▸ **TASK TO CARRY OUT**: Please transcribe the data that follows exactly, from its first line through the line that contains "36: (395, 284, 0.33)".

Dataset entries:

Content starts

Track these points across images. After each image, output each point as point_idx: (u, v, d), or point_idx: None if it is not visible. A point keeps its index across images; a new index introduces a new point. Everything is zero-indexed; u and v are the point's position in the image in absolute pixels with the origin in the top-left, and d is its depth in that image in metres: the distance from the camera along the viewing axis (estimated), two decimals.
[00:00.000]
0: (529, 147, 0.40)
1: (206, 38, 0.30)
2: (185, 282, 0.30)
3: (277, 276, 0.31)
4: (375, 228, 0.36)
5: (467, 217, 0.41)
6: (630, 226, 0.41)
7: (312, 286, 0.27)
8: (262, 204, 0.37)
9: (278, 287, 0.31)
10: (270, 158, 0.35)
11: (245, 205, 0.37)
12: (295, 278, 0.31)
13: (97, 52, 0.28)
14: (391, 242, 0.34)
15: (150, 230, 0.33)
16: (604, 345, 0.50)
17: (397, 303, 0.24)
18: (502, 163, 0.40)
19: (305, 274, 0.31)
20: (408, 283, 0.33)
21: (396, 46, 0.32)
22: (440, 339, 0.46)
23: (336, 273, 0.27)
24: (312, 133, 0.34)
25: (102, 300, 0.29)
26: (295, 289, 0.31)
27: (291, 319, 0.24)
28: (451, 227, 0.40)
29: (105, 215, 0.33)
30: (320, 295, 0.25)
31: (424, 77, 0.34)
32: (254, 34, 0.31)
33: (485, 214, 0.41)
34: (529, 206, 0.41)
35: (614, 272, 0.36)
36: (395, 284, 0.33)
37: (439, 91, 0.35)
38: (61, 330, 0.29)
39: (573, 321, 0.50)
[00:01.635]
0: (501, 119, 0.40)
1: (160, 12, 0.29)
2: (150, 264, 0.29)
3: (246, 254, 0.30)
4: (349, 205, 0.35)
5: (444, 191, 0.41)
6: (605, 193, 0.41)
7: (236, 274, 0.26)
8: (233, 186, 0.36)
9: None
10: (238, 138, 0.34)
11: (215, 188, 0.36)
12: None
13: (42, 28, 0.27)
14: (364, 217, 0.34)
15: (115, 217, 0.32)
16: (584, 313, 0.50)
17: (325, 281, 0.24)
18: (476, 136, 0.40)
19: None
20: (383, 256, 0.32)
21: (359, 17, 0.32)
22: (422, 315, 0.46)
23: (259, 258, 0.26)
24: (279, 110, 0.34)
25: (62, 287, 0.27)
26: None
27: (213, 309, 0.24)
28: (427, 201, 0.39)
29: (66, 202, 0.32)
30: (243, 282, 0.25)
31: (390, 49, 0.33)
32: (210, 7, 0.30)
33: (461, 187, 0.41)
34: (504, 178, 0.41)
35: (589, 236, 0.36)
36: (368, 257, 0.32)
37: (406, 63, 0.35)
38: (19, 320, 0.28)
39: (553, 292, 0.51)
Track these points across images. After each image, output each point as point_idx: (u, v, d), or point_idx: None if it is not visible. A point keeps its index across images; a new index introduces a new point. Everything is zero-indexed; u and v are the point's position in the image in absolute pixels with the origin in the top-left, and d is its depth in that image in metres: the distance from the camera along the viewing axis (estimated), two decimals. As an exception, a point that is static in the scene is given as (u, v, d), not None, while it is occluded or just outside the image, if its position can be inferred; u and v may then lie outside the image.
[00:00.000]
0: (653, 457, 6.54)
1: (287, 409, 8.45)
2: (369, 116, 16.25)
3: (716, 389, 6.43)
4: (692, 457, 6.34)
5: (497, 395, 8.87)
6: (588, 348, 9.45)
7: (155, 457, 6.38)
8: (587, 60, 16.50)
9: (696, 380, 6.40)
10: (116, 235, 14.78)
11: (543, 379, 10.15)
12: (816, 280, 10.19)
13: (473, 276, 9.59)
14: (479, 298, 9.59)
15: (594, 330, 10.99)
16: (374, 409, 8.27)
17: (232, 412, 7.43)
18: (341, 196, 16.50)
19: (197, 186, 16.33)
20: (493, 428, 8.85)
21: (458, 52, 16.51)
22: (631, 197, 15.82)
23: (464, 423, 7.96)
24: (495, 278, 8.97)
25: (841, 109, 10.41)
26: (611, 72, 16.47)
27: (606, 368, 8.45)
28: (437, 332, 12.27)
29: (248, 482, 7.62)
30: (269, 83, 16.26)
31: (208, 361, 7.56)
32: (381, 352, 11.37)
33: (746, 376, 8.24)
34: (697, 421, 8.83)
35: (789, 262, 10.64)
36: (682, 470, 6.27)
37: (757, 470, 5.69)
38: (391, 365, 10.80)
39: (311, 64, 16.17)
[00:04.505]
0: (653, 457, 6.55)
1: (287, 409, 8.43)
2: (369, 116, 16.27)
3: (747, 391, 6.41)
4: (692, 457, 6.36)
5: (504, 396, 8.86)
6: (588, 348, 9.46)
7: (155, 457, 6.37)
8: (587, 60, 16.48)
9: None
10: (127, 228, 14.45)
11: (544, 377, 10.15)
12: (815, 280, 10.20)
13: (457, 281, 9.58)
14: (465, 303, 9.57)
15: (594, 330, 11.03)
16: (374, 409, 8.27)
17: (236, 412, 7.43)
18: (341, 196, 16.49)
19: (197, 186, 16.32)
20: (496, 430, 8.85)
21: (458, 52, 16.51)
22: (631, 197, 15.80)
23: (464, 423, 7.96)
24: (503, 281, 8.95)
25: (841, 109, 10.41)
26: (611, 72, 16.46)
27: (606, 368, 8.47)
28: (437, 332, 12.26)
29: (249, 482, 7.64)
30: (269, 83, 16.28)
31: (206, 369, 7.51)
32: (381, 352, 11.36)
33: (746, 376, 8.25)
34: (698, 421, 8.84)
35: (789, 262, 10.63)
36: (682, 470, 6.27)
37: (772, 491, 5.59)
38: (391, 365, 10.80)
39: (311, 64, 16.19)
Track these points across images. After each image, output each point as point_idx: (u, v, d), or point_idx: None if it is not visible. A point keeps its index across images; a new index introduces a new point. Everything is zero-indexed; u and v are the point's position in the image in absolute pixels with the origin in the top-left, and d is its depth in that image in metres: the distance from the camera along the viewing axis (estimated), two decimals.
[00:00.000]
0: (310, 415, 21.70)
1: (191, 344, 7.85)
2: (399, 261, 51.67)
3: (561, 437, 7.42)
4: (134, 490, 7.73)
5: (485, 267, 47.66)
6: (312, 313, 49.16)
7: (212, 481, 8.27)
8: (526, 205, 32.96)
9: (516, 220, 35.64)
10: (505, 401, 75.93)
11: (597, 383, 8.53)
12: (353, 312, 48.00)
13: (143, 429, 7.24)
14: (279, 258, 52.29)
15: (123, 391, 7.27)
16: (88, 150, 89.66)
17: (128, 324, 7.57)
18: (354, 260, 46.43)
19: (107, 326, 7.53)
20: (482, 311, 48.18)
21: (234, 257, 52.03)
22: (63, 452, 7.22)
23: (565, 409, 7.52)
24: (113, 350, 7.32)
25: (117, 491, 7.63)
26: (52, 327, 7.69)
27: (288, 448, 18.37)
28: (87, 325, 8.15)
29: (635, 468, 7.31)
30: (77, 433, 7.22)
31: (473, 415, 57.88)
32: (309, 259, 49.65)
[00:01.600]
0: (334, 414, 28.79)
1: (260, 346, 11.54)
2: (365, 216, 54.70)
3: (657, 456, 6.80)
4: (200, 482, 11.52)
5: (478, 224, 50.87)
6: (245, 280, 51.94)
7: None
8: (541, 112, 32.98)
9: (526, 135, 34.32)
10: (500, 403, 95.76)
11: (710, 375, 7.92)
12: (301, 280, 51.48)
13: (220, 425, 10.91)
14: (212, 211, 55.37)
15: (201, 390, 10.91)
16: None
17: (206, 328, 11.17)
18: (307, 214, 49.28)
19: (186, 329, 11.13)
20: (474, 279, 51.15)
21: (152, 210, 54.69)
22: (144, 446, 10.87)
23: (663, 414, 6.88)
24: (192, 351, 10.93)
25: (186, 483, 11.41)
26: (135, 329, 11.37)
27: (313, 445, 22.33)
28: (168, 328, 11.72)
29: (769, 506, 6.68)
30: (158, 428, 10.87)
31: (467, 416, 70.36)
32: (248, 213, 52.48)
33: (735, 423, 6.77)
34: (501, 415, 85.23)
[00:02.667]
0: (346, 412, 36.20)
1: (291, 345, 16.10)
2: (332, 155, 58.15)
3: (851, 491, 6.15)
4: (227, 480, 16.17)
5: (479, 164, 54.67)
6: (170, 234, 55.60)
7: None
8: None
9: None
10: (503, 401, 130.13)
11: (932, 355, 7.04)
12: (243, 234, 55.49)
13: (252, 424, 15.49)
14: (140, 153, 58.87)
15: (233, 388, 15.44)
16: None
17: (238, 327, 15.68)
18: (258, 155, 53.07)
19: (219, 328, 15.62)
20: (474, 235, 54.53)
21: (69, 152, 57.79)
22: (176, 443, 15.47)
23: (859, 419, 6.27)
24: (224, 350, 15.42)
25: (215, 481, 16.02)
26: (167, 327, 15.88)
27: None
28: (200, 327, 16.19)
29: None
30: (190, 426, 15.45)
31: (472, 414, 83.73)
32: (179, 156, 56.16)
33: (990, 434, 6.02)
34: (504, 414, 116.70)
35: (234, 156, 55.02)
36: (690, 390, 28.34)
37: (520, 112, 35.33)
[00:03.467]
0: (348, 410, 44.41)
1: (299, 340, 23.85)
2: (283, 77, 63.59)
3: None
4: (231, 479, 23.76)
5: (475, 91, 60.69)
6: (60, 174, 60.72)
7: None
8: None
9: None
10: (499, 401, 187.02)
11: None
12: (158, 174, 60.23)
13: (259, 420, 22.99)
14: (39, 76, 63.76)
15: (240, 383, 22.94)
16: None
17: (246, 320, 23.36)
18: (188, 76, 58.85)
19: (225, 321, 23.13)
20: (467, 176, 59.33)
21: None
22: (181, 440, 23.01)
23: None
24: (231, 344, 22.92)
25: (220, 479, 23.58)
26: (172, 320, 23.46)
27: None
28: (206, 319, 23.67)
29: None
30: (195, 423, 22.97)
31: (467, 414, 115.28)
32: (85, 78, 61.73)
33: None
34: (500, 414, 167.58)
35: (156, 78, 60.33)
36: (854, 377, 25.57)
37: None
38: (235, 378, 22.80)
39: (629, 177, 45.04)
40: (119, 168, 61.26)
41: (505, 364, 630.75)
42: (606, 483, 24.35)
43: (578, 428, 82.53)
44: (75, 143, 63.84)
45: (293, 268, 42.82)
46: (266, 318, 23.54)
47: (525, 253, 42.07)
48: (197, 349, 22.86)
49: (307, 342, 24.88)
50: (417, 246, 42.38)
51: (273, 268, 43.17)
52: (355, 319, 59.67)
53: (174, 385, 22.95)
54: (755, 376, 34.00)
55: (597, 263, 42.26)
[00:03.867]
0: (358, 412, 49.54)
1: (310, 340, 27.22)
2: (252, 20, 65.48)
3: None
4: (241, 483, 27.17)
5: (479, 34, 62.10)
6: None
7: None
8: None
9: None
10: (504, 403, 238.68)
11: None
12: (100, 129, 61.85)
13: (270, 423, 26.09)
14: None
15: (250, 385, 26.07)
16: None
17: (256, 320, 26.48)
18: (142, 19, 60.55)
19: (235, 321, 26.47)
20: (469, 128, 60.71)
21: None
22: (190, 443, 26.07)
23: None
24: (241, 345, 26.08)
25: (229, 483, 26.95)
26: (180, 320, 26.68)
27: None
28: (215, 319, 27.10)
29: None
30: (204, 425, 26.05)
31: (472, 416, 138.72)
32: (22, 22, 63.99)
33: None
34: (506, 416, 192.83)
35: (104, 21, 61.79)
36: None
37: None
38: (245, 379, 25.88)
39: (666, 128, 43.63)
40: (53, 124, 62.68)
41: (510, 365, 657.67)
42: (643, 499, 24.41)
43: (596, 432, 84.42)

Content ends

▸ **TASK SOLUTION**:
Track these points across images. After each image, output each point as point_idx: (u, v, d), or point_idx: None if it is not visible. A point keeps its index across images; a new index introduces a new point. Everything is zero-indexed; u and v are the point's position in the image in absolute pixels with the origin in the top-left, and d is its depth in that image in metres: the distance from the camera along the viewing axis (estimated), two decimals.
[00:00.000]
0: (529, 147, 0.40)
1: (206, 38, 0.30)
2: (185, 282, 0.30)
3: (277, 276, 0.31)
4: (375, 228, 0.36)
5: (467, 217, 0.41)
6: (630, 226, 0.41)
7: (312, 286, 0.27)
8: (262, 204, 0.37)
9: (278, 287, 0.31)
10: (270, 158, 0.35)
11: (245, 205, 0.37)
12: (295, 278, 0.31)
13: (97, 52, 0.28)
14: (391, 242, 0.34)
15: (150, 230, 0.33)
16: (604, 345, 0.50)
17: (397, 303, 0.24)
18: (502, 163, 0.40)
19: (305, 274, 0.31)
20: (408, 283, 0.33)
21: (396, 46, 0.32)
22: (440, 339, 0.46)
23: (336, 273, 0.27)
24: (312, 133, 0.34)
25: (102, 300, 0.29)
26: (295, 289, 0.31)
27: (291, 319, 0.24)
28: (451, 227, 0.40)
29: (105, 215, 0.33)
30: (320, 295, 0.25)
31: (424, 77, 0.34)
32: (254, 34, 0.31)
33: (485, 214, 0.41)
34: (529, 206, 0.41)
35: (614, 272, 0.36)
36: (395, 284, 0.33)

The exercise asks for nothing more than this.